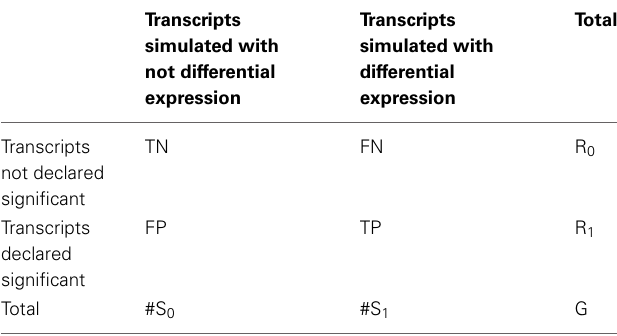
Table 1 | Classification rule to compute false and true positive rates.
________________
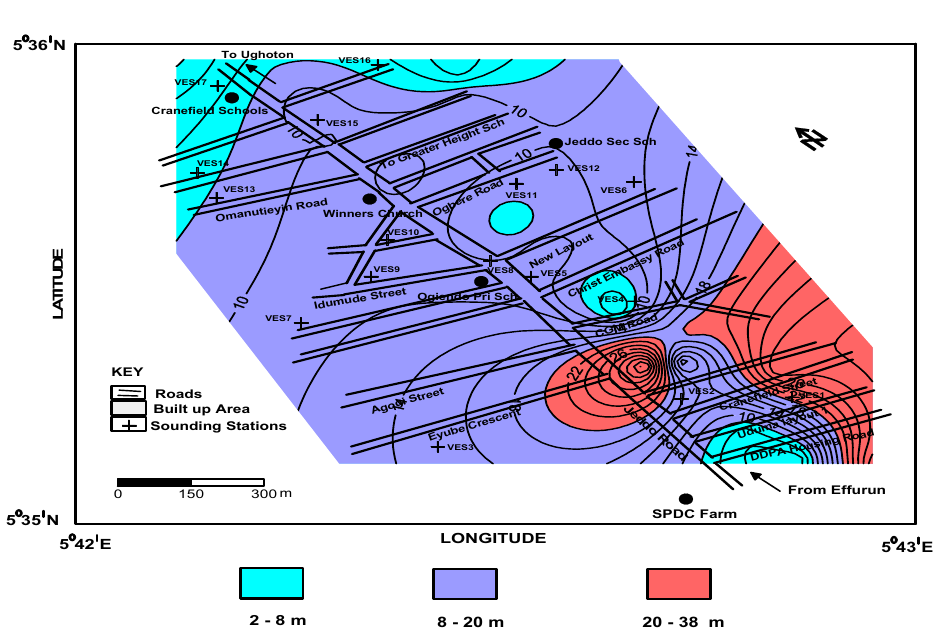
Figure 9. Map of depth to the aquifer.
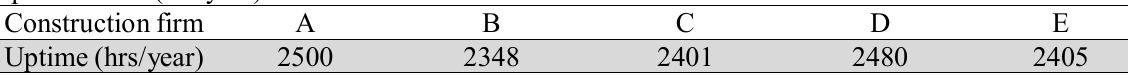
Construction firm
________________
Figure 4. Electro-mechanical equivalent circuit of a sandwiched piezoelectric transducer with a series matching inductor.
________________
▶ _What to produce_
Tally up the lines in the preceding listing that contain the string "Figure". Respond with the number and nothing else.

▶ _Reply to the exercise_
2